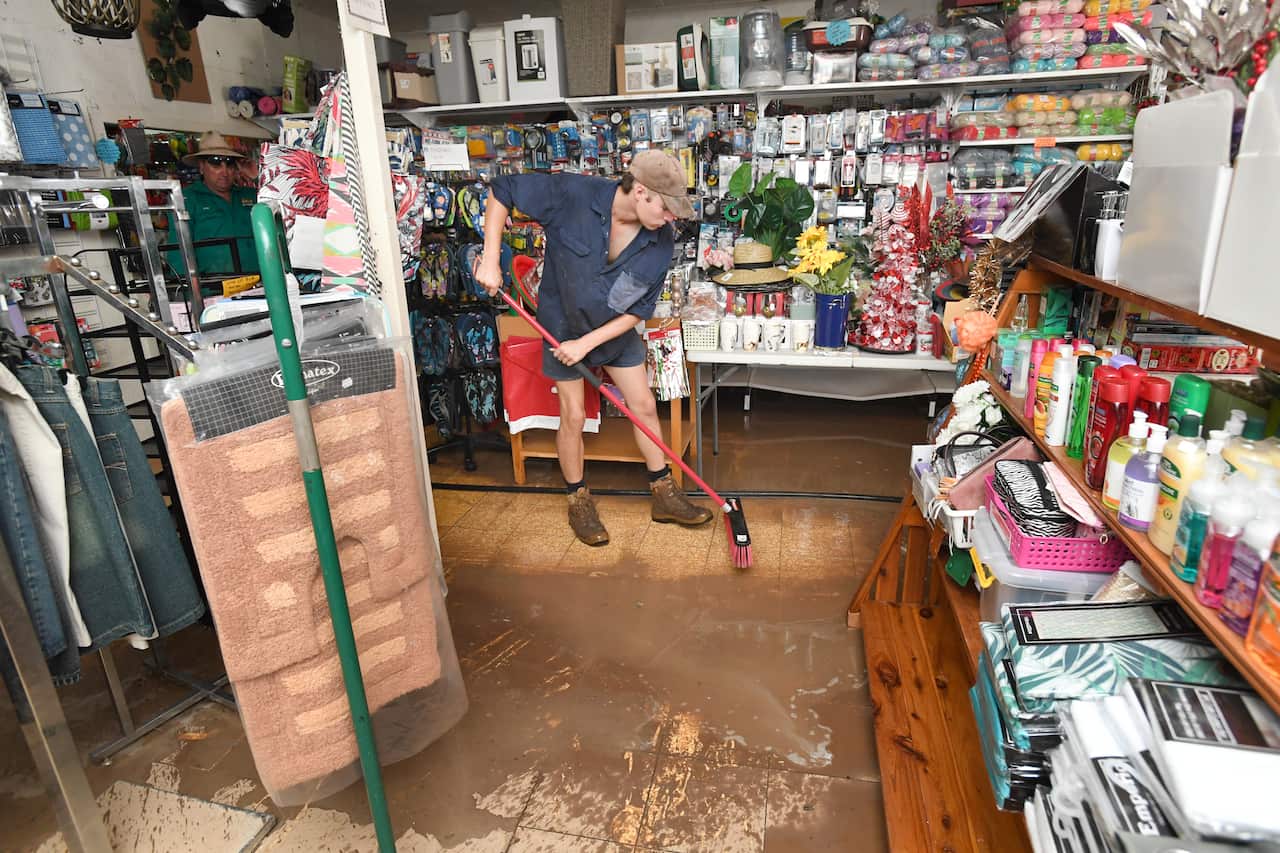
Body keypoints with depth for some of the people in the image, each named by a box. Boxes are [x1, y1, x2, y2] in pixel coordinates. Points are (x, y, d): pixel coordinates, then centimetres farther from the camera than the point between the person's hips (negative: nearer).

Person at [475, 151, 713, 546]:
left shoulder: (660, 242, -19)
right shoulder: (573, 194, -28)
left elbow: (639, 310, -13)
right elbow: (502, 189, -19)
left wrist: (587, 343, -21)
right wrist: (491, 259, -24)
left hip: (616, 331, 4)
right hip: (563, 325, -3)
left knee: (644, 406, 6)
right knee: (573, 416, 1)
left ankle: (665, 496, 22)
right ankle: (578, 501, 23)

================================

**Task directions**
Please rewrite the items, swapping "knee" for "kneecap" at every occurrence and keeping everything else the same. Omit the picture from your answer.

**Output below**
Body keypoints with depth for some of the people in the image, each named by a box. Boxes are [x1, y1, x2, y2] in pixel coordinates. Points are (x, y, d): pixel coordinates, then centimetres farther from the camera than the point between the person's hips (negative: nearer).

Person at [475, 151, 713, 546]:
left shoulder: (660, 242, -19)
right shoulder: (573, 194, -28)
left elbow: (639, 310, -13)
right elbow: (502, 189, -19)
left wrist: (587, 343, -21)
right wrist: (491, 259, -24)
left hip: (616, 331, 4)
right hip: (563, 325, -3)
left kneecap: (644, 406, 6)
right kneecap: (573, 416, 1)
left ankle: (665, 496, 22)
right ankle: (578, 501, 23)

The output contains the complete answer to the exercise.